- _DIRECTION A_: Name the drawing tools and materials that the artist mentions in the GKIDS interview.

- _EXTRACT PROVIDED_:
We all view the world through different lens, and some individuals are able to turn their thoughts and visions of wonderment into pieces of originality. Here at GKIDS we have created #GKIDSHighlights to share the stories of passionate artists. Inspired by their work, we have recently partnered with the talented illustrator Ashanti Fortson to create yet another unique perspective of a movie-goer’s experience.
Animated films have the ability to inspire and highlight incredible works of art from artists all around the world. What is your experience of seeing animated films like, especially in theaters? How do they transport you to another world, and inspire you in your own creative work?
How did you first get started as an artist?
I’ve been drawing from my imagination ever since I could hold a pencil, but I didn’t really start practicing and learning as an artist until around ages 11-13. What made a significant difference for me was being given a drawing tablet that I could use with a computer. I began looking at online art communities, joining some of those communities, learning from other artists, and making more complex pieces than I was making with my previous tools (pencil and printer paper–– which I still love now!).
Before having a drawing tablet and starting to become more aware of online art spaces, my experience of art was very insular and isolated. Broadening my horizons, in this case through the internet, has been very important in my ongoing journey through art. Later on, I continued expanding my experience by attending art school and cultivating in-person art communities. I’m always looking to learn and grow further.

- _RECORDS TO PROCESS_:
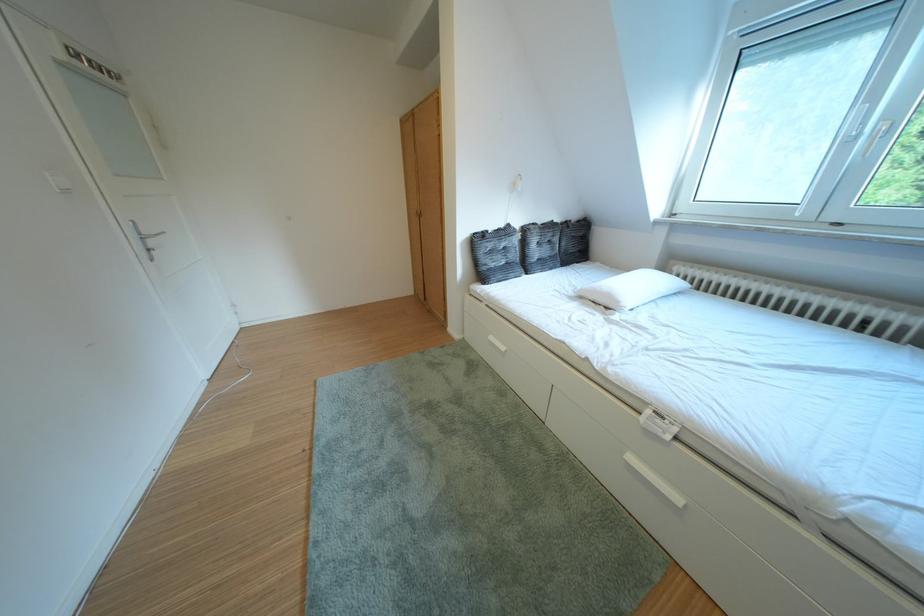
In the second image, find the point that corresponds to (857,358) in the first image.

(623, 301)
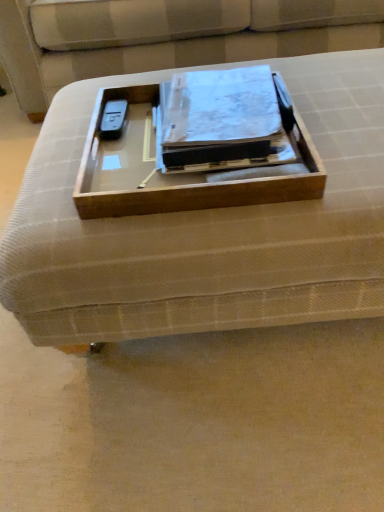
Question: Does beige fabric couch at center appear on the right side of matte plastic binder at center?

Choices:
 (A) no
 (B) yes

Answer: (B)

Question: Is beige fabric couch at center in contact with matte plastic binder at center?

Choices:
 (A) no
 (B) yes

Answer: (A)

Question: Is beige fabric couch at center not close to matte plastic binder at center?

Choices:
 (A) no
 (B) yes

Answer: (A)

Question: Can you confirm if beige fabric couch at center is shorter than matte plastic binder at center?

Choices:
 (A) no
 (B) yes

Answer: (A)

Question: Would you say beige fabric couch at center is outside matte plastic binder at center?

Choices:
 (A) no
 (B) yes

Answer: (B)

Question: Is point (120, 243) closer or farther from the camera than point (233, 110)?

Choices:
 (A) closer
 (B) farther

Answer: (A)

Question: In the image, is wooden tray at center positioned in front of or behind matte plastic binder at center?

Choices:
 (A) front
 (B) behind

Answer: (A)

Question: Is wooden tray at center bigger or smaller than matte plastic binder at center?

Choices:
 (A) big
 (B) small

Answer: (A)

Question: From the image's perspective, is wooden tray at center positioned above or below matte plastic binder at center?

Choices:
 (A) above
 (B) below

Answer: (B)

Question: Considering the positions of wooden tray at center and wooden tray at center in the image, is wooden tray at center bigger or smaller than wooden tray at center?

Choices:
 (A) small
 (B) big

Answer: (A)

Question: Do you think wooden tray at center is within wooden tray at center, or outside of it?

- _DIRECTION B_: Copy out the entries from their beginning through the line containing "Question: Is beige fabric couch at center not", including that line, and leave out the pictures.

- _FINISHED ANSWER A_:
- A drawing tablet, used with a computer
- Pencil
- Printer paper

- _FINISHED ANSWER B_:
In the second image, find the point that corresponds to (857,358) in the first image.

(623, 301)
Question: Does beige fabric couch at center appear on the right side of matte plastic binder at center?

Choices:
 (A) no
 (B) yes

Answer: (B)

Question: Is beige fabric couch at center in contact with matte plastic binder at center?

Choices:
 (A) no
 (B) yes

Answer: (A)

Question: Is beige fabric couch at center not close to matte plastic binder at center?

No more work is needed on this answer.